RELEASE: With Kerry in London for Anti-Corruption Summit, U.S. Has Opportunity to Increase its Own Financial Transparency and Lead International Anti-Corruption Efforts
Press Release

RELEASE: With Kerry in London for Anti-Corruption Summit, U.S. Has Opportunity to Increase its Own Financial Transparency and Lead International Anti-Corruption Efforts

Washington, D.C. — This week, U.S. Secretary of State John Kerry will attend an international anti-corruption summit in London. In light of the recent Panama Papers leak revealing the extent to which the global financial system—and offshore shell companies in particular—are exploited by criminals, terrorists, and corrupt officials, the summit offers an opportunity to strengthen global efforts to curb these abuses. In a column released today, the Center for American Progress highlights ways in which the United States could lead the global effort against corruption by first ensuring that it tackles financial opacity at home.

“The Panama Papers have shown the many completely legal ways kleptocrats and criminals hide dirty money within the international financial system,” said Molly Elgin-Cossart, CAP Senior Fellow and co-author of the column. “Loopholes—including in U.S. laws and regulations—enable corruption that eats away at economic development, starves treasuries of desperately needed revenue, destroys trust in government, and ultimately endangers national security.

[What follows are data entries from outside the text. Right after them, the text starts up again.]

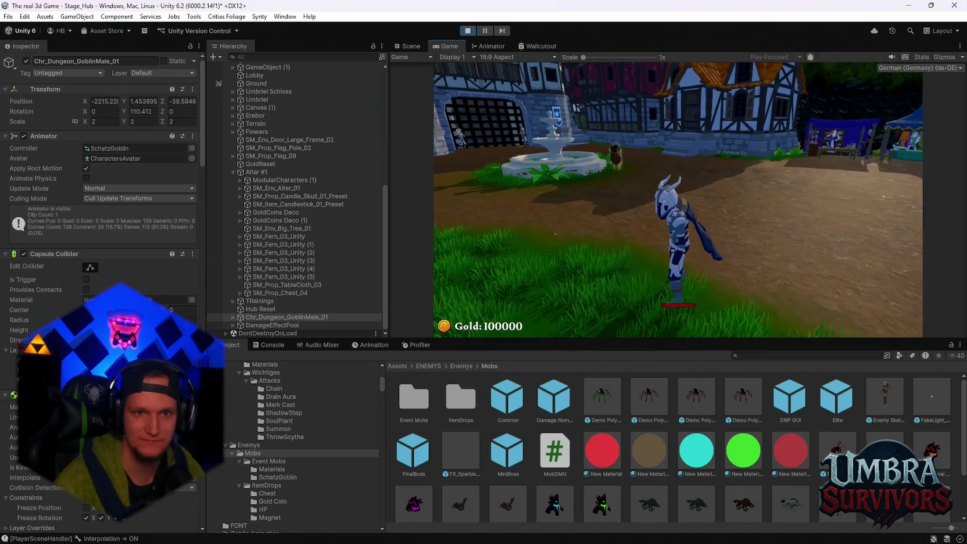
key("s")
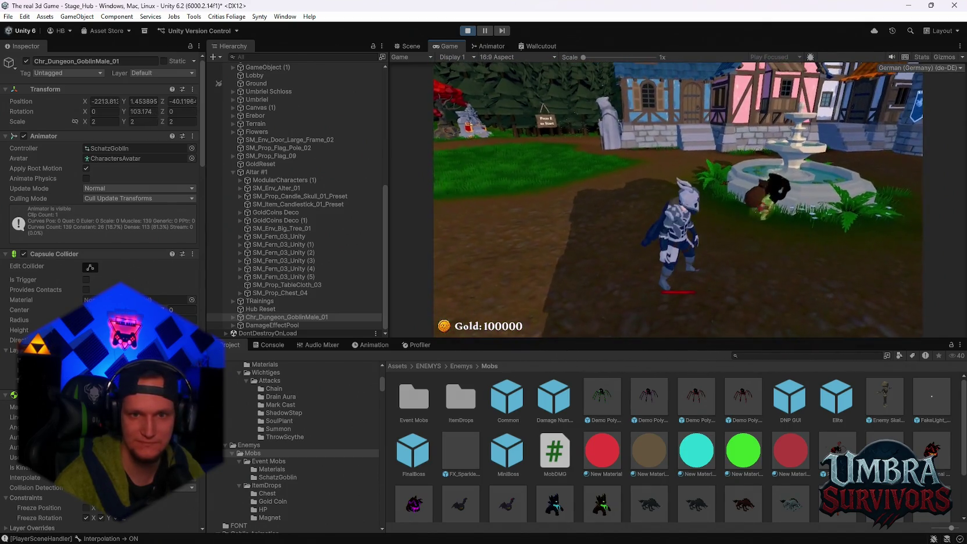
key("Escape")
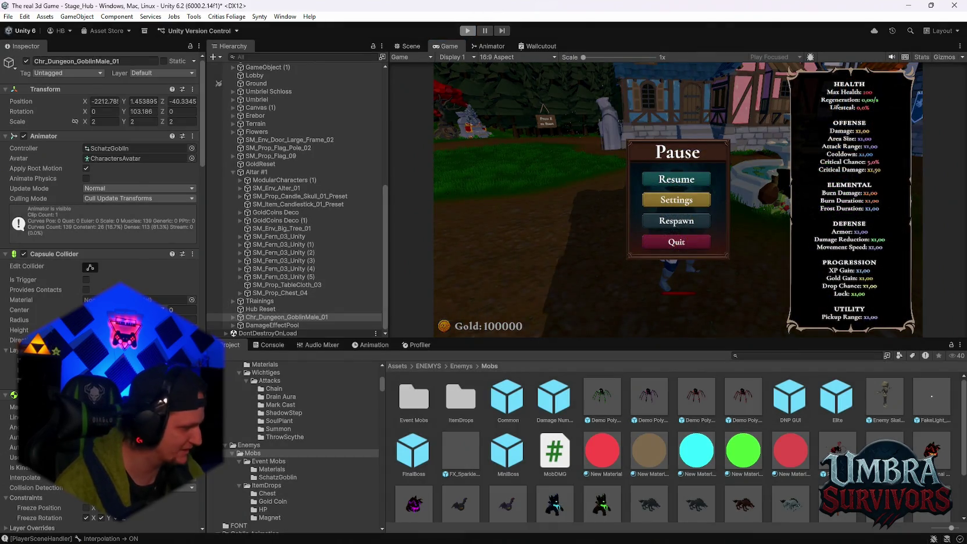
key("ctrl+p")
scroll(99, 175, "down", 15)
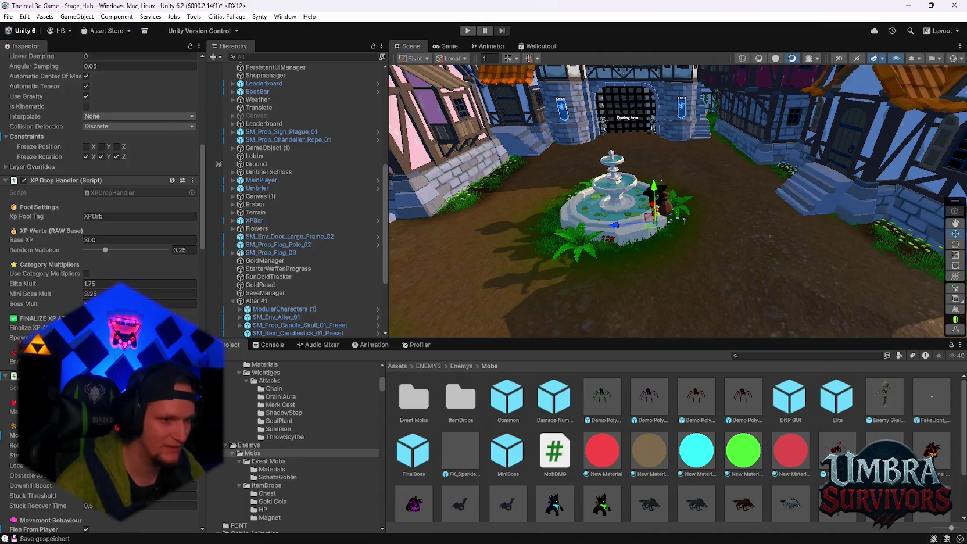
Enter Play mode with Ctrl+P to start the playtest at the 'Press E to Start' sign.
scroll(99, 175, "down", 15)
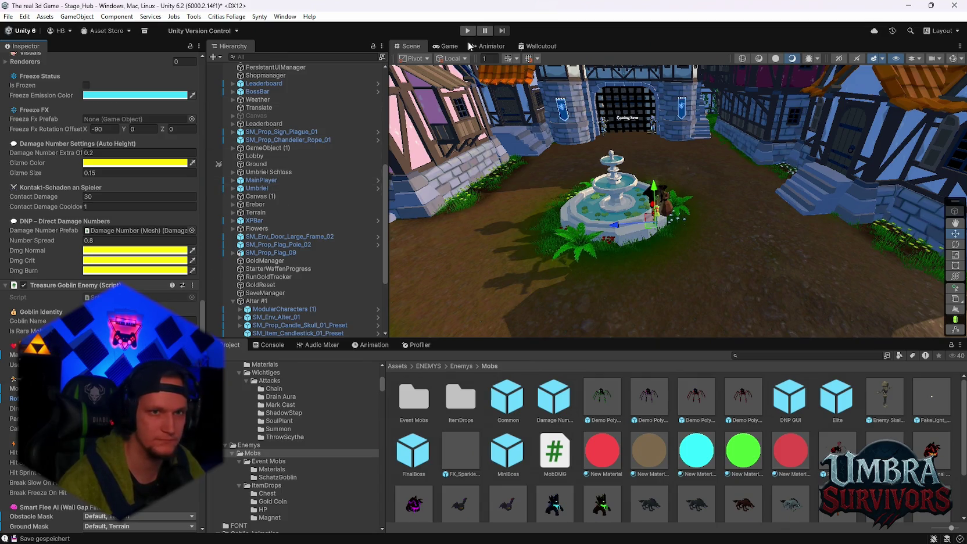
key("ctrl+p")
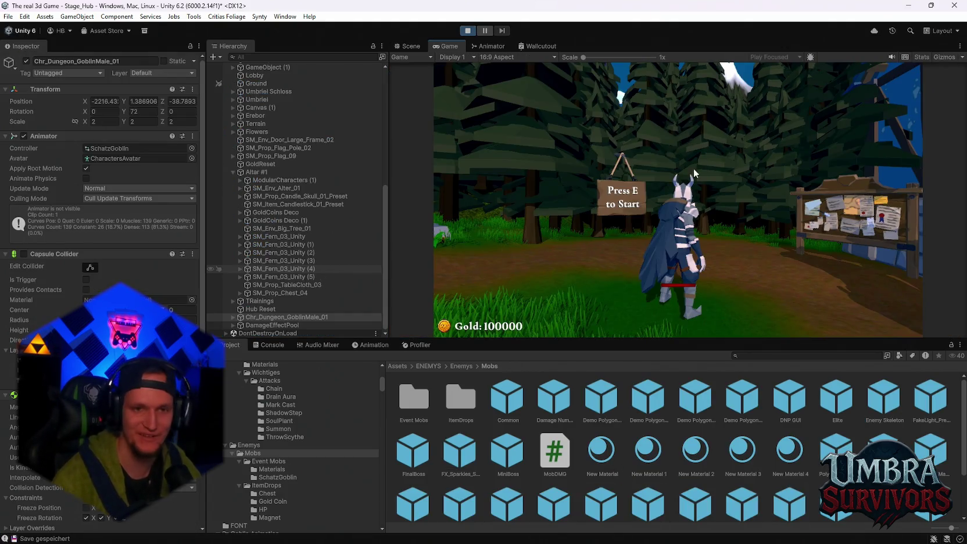
Run the character from the forest through the town and along the fence up the wooden stairs.
key("e")
key("w")
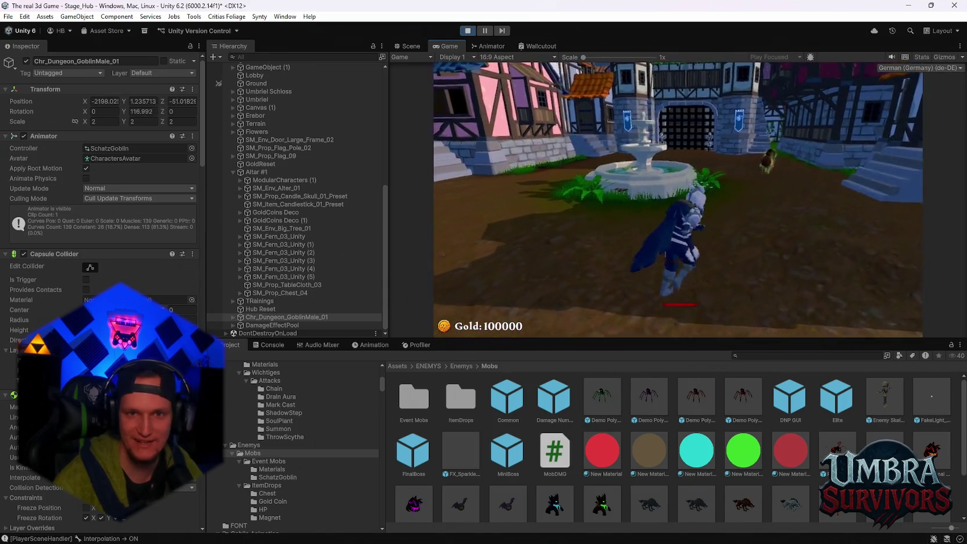
key("w")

The United States has the potential to provide global leadership in catalyzing greater transparency and strengthening the global financial system, but it must first exorcise its own demons.”

The column calls for robust legislation to provide the right tools and vigilant enforcement required to prevent corruption. But, lacking that, it outlines several ways in which the United States could still make improvements and get its own house in order. Those include finalizing Securities and Exchange Commission rules for the public disclosure of payment information among natural resource investors; requiring beneficial ownership transparency for federal contractors; and supporting and strengthening regional anti-corruption bodies and the enforcement of the Organization for Economic Cooperation and Development Anti-Bribery Convention.